This week has been full of exciting events. On one of our hikes, we saw a grizzly bear (at a safe distance). It was a highlight moment for everyone.
The bear was a little too far away for a photo, but a couple of days later, at our lunch stop on the Plain of Six Glaciers Trail, we saw a tremendous icefall off the Upper Victoria Glacier. This time, we all managed to get good photographs.
The biggest highlight of the week, however, was a field trip with some of our Parks Canada colleagues to a newly discovered outcrop of the Burgess Shale fossils in Kootenay National Park. We're not allowed to divulge its location -- all we can say is that it was a real slog to get there -- but it was a real treat to be in a location where fossils of creatures that have not seen the light of day in over 500 million years are being exposed through careful quarrying.

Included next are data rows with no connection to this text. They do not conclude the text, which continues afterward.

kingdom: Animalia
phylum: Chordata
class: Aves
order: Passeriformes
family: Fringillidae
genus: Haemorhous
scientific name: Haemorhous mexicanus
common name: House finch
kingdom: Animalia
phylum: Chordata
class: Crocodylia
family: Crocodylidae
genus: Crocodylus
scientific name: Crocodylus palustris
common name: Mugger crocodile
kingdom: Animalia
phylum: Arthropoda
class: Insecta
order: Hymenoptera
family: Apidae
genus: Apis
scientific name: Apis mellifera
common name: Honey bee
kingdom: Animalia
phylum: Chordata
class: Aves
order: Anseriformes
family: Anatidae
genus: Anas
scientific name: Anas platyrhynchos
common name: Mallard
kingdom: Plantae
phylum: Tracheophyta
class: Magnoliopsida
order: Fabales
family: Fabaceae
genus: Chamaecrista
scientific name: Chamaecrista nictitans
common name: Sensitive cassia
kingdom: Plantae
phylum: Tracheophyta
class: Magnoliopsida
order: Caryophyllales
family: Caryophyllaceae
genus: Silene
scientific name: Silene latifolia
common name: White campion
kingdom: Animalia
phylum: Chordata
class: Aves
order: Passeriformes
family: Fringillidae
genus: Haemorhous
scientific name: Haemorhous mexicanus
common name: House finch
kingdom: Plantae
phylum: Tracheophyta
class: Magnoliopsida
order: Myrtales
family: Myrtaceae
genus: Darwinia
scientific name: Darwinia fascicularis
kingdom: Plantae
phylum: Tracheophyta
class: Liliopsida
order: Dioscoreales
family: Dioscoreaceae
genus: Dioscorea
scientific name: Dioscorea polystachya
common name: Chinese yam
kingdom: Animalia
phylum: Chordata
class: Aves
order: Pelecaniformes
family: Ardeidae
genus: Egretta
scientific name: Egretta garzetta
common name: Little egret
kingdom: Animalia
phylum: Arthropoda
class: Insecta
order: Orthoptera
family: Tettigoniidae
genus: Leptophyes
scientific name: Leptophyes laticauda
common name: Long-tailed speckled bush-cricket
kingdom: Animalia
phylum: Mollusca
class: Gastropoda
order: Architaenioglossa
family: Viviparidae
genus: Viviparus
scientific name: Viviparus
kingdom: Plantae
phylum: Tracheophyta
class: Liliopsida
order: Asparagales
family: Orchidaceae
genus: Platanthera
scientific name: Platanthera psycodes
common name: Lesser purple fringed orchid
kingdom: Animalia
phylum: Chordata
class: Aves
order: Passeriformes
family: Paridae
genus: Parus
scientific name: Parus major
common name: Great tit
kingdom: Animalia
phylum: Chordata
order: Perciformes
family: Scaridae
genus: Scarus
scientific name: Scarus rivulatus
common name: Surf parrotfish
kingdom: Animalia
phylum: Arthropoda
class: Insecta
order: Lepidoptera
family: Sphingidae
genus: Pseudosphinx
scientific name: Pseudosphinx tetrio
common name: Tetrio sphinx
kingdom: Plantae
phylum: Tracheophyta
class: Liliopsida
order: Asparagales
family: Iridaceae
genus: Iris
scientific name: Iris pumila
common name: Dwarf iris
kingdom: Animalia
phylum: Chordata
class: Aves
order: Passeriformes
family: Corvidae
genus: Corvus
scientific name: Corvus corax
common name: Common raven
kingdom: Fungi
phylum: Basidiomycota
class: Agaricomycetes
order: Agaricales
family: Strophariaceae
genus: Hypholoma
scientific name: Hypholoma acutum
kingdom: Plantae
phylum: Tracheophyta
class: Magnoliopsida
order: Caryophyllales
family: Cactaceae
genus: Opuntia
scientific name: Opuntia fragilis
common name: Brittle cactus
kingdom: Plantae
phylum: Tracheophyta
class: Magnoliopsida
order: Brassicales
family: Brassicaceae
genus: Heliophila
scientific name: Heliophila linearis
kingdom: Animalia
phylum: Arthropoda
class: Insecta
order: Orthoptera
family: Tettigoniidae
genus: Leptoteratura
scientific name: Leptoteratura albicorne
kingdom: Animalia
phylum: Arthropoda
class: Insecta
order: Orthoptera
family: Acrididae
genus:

Sydneyia inexpectans, exposed to sunlight for the first time in over 500 million years |
We were shown the day's findings, which included a perfectly preserved Sidneyia inexpectans. I got to hold it in my hand, and I was blown away by the idea that until that morning, it had been hidden in stone for half a billion years!
Jean Bernard Caron (top right) examining a freshly split open piece of shale |
We also got a great site tour by Jean Bernard Caron, Curator of Invertebrate Palaeontology at the Royal Ontario Museum. He went back and forth between answering our questions, and examining freshly split open layers of shale. If you are a fossil fan, the ROM's web page is full of great photos of fossils from the Burgess Shale, and animations of the creatures, including my new pal Sydneyia.
Definitely a highlight of my summer. How many times can you say "that rocks!" and really mean it?